How to reduce false positives and false negatives on train set in deep learning

Hi,

I have training a deep neural network for classification task on my machine learning dataset.

On train as well as test set below are the observations:

  1. For every true positive there are approx 3 false positive
  2. For approx 4 true negatives there is 1 false negatives

Below are observations while training.

382/382 [==============================] - 3s 9ms/step - loss: 0.6897 - tp: 84096.0000 - fp: 244779.0000 - tn: 355888.0000 - fn: 97448.0000 - accuracy: 0.5625 - precision: 0.2557 - recall: 0.4632 - auc: 0.5407 - prc: 0.2722 - val_loss: 0.6838 - val_tp: 19065.0000 - val_fp: 56533.0000 - val_tn: 91902.0000 - val_fn: 23829.0000 - val_accuracy: 0.5800 - val_precision: 0.2522 - val_recall: 0.4445 - val_auc: 0.5468 - val_prc: 0.2722

Can someone expert please help to let me know what can I do to minimise false classification on train as well as test set.

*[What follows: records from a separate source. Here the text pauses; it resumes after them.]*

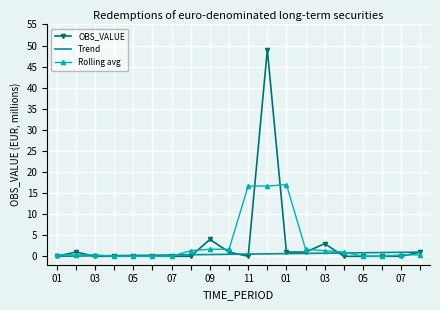

What are all the series names shown in the legend?

OBS_VALUE, Trend, Rolling avg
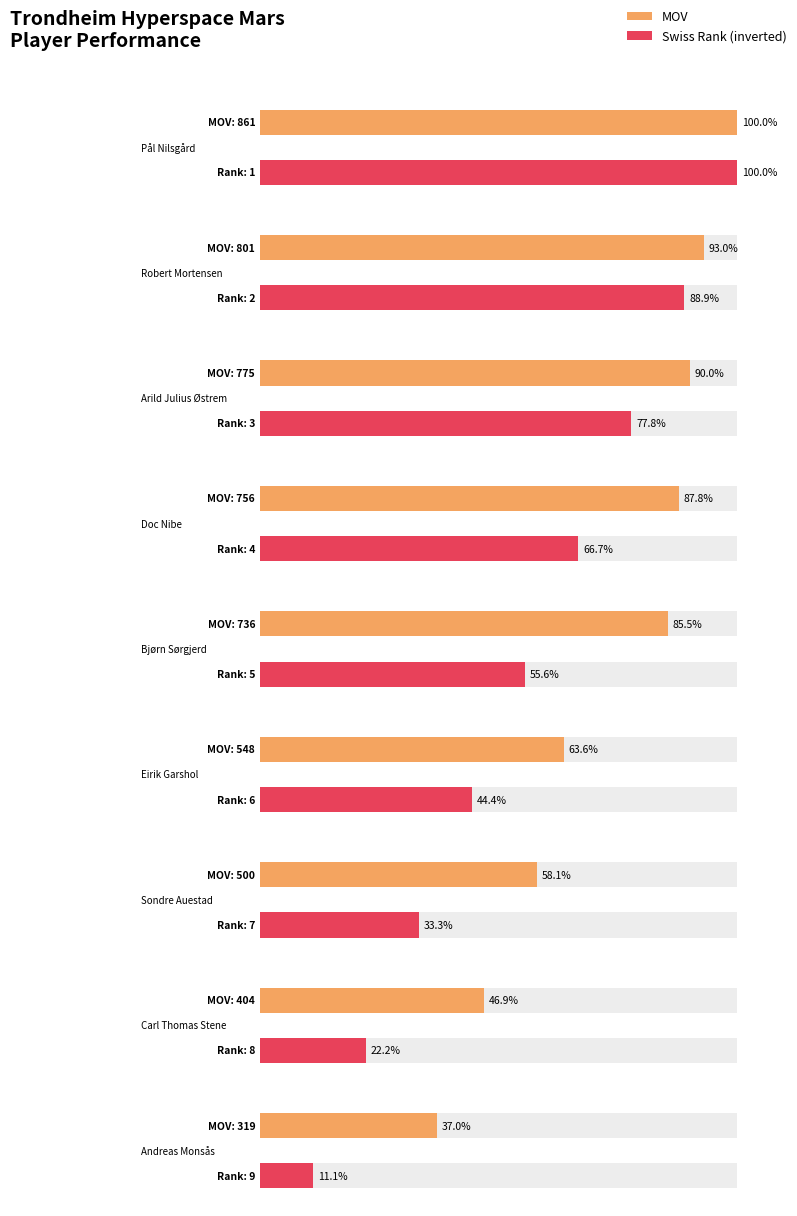

What is the greatest value displayed?

861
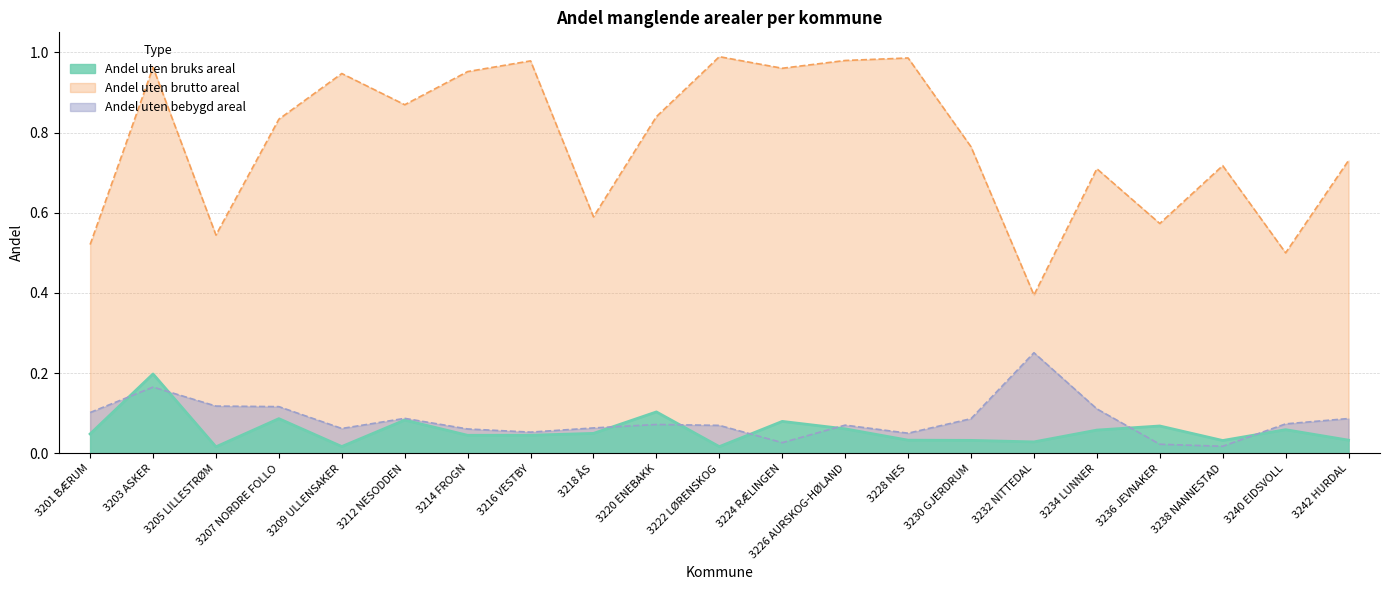

How many intersections are there between Andel uten bruks areal and Andel uten bebygd areal?

8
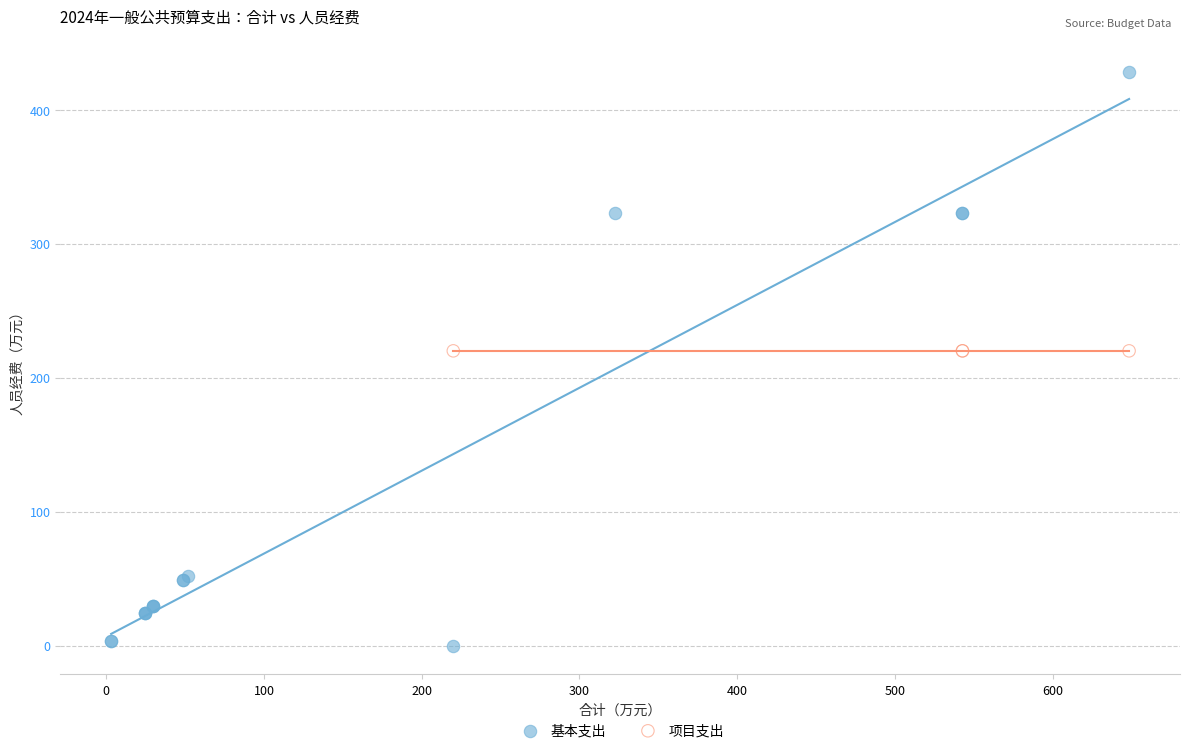

Which series contains the lowest Y value?

基本支出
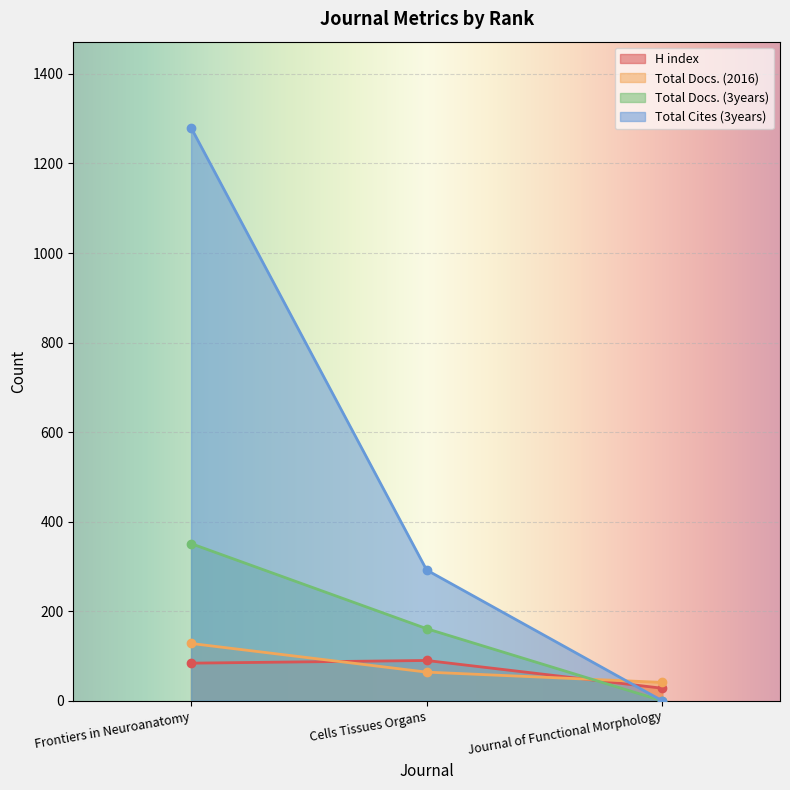

List the series in order of their peak value, highest first.

Total Cites (3years), Total Docs. (3years), Total Docs. (2016), H index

I am using imbalanced dataset with class_weight as shown in below code:-

METRICS = [
      keras.metrics.TruePositives(name='tp'),
      keras.metrics.FalsePositives(name='fp'),
      keras.metrics.TrueNegatives(name='tn'),
      keras.metrics.FalseNegatives(name='fn'), 
      keras.metrics.BinaryAccuracy(name='accuracy'),
      keras.metrics.Precision(name='precision'),
      keras.metrics.Recall(name='recall'),
      keras.metrics.AUC(name='auc'),
      keras.metrics.AUC(name='prc', curve='PR'), # precision-recall curve
]

pos = sum(y_train)
neg = y_train.shape[0] - pos
total = y_train.shape[0]

weight_for_0 = (1 / neg) * (total / 2.0)
weight_for_1 = (1 / pos) * (total / 2.0)
class_weight = {0: weight_for_0, 1: weight_for_1}

def make_model(size, layers, metrics=METRICS, output_bias=None):
    if output_bias is not None:
        output_bias = tf.keras.initializers.Constant(output_bias)
    model = keras.Sequential()
    model.add(keras.layers.Dense(size,input_shape=(window_length*indicators,)))
    model.add(keras.layers.Dropout(0.5))
    for i in range(layers-1):
        model.add(keras.layers.Dense(size))
        model.add(keras.layers.Dropout(0.5))
    model.add(keras.layers.Dense(1, activation = "sigmoid", bias_initializer=output_bias))
    model.compile(
        optimizer=keras.optimizers.Adam(learning_rate=0.0001),
        loss=tf.keras.losses.BinaryCrossentropy(),
        metrics=metrics)
    return model


EPOCHS = 100
BATCH_SIZE = 2048

early_stopping = tf.keras.callbacks.EarlyStopping(
    monitor='val_prc', 
    verbose=1,
    patience=10,
    mode='max',
    restore_best_weights=True)

model = make_model(size = size,layers=layers, output_bias=np.log(pos/neg))    
history = model.fit(X_train,y_train, batch_size=BATCH_SIZE, epochs=EPOCHS,callbacks=[early_stopping],validation_data=(X_test, y_test_pos)
                            ,class_weight=class_weight
                            )

Can somebody please help

Can you share something more about your dataset. What Is your classification task?

Sorry, I cannot share much about the dataset features. The data is scaled with standardscaler and then clipped between -5 and 5.

I wanna know what can be the possible reasons for this.

If you can share anything else you could try to double check that the sample/label pairs that you pass to the network are correct, especially on the specific misclassified examples.

Then you could try to expand your model capacity until it is able to overfit your dataset.